The Elegante Zeitung [3] has published some rather inelegant reviews of several opponents of your own system. You will no doubt disapprove with me of such — I would like for you to be both acknowledged and respected in Germany as the calm, dispassionate seeker of truth, i.e., as the true philosopher you are and which I myself have come to know in you. [4]
With these sentiments of the utmost respect and with sincere devotion I remain
Your esteemed Sir’s
most obedient servant,
Zentner
Notes
[*] Source: Fuhrmans 3:26–27. Back.
[1] Caroline intimated her own preference for Bamberg in her letter to Luise Wiedemann from Murrhardt on 5 June 1803 (letter 379); Schelling’s preference derived from the professional possibilities associated with the Bamberg General Hospital and doubtless the reception he himself had enjoyed in Bamberg back in the summer of 1800 (Neueste Post. Karte von Deutschland und den angrenzenden Laendern [Vienna 1805]):
[2] Therese Huber was awaiting this news, namely, that the newspaper would forthwith be published in Ulm, with her husband, Ludwig Ferdinand Huber, as editor; see her letter to Schelling in November 1803 (letter 381d). Concerning the newspaper’s move, see her letter to Therese Forster on 17 September 1803 (letter 381a), note 1. Back.
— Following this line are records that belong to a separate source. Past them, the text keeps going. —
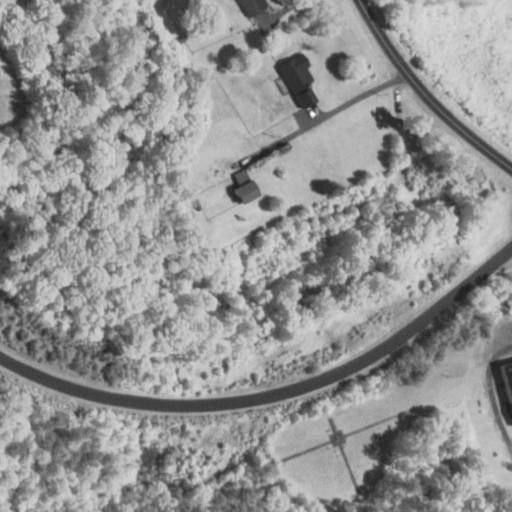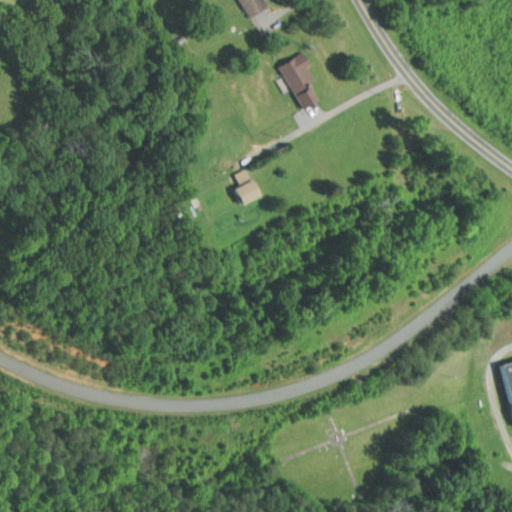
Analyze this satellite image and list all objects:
building: (240, 3)
building: (287, 72)
road: (425, 93)
road: (358, 98)
building: (233, 179)
building: (503, 381)
road: (491, 391)
road: (274, 395)
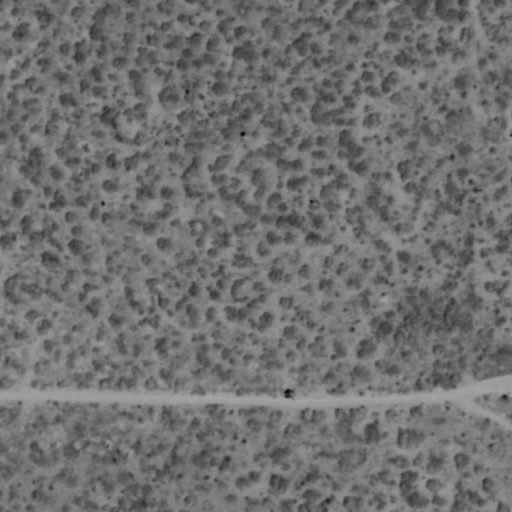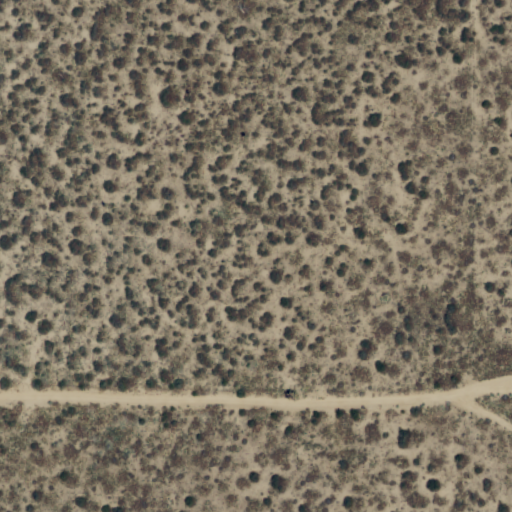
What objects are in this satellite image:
road: (490, 386)
road: (235, 399)
road: (491, 411)
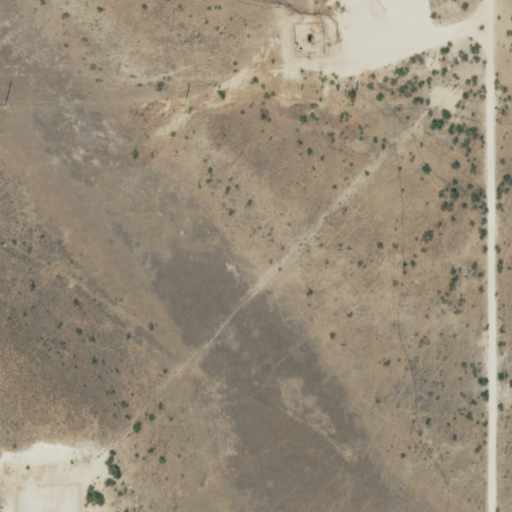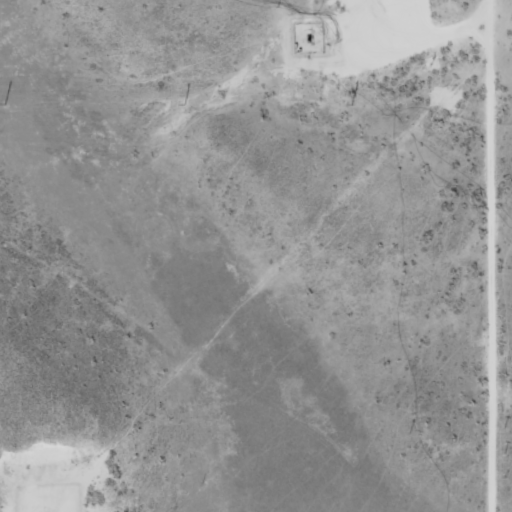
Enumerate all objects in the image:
road: (484, 256)
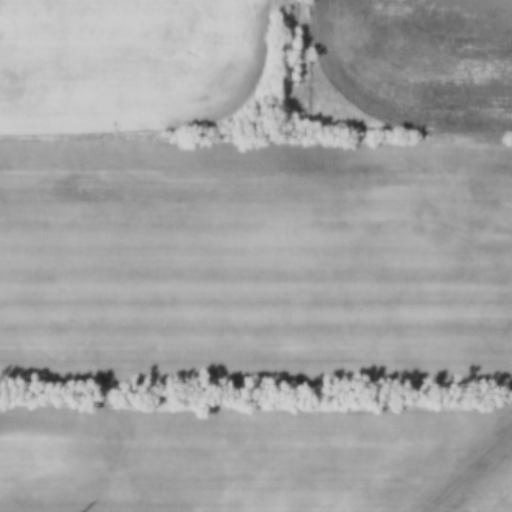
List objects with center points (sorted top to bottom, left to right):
road: (469, 473)
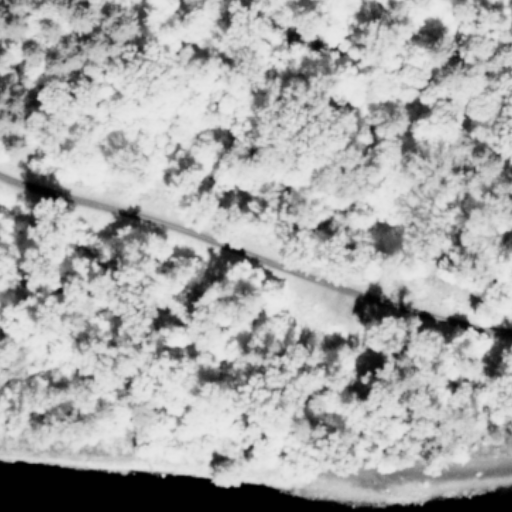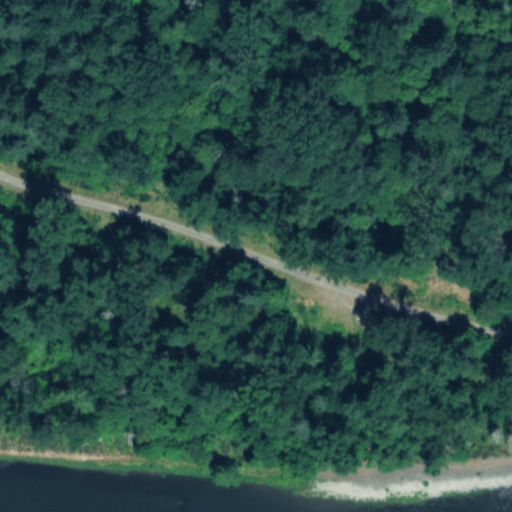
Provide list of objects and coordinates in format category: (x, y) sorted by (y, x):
road: (255, 255)
river: (13, 510)
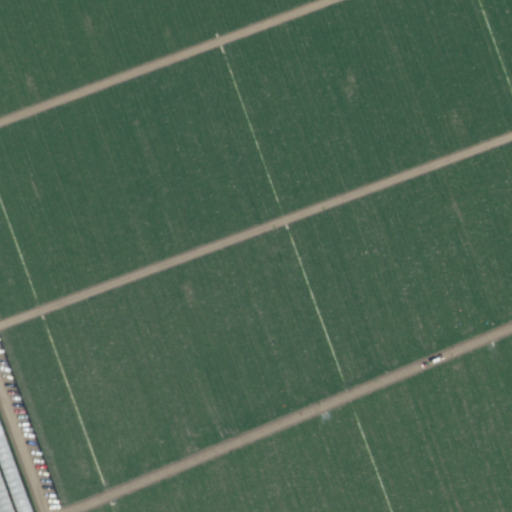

[3] I.e., the Zeitung für die elegante Welt, ed. by Karl Spazier. Back.
[4] Such would unfortunately not be the case. See Fuhrmans 3:27fn2:
Schelling’s overall situation in the years 1803–6 was characterized not least by the vehement press campaign repeatedly waged against him from various quarters. On the one hand, there was the Munich Oberdeutsche allgemeine Litteraturzeitung, in which repeatedly — indeed, in virtually every issue — the Munich Enlightenment theologians Jakob Salat and Kajetan Weiller (rector of the Munich Gymnasium) published derisive, contemptuous reviews.
Yet another Enlightenment-oriented source opposing the Romantic awakening was Der neue Teutsche Merkur founded by Christoph Martin Wieland and now edited by Karl August Böttiger, and especially August von Kotzebue’s Der Freimüthige [in Berlin]. In their own turn, the Romantics, especially Wilhelm Schlegel, had access to Spazier’s Zeitung für die elegante Welt, which became involved in frequent controversies with Der Freimüthige. . . .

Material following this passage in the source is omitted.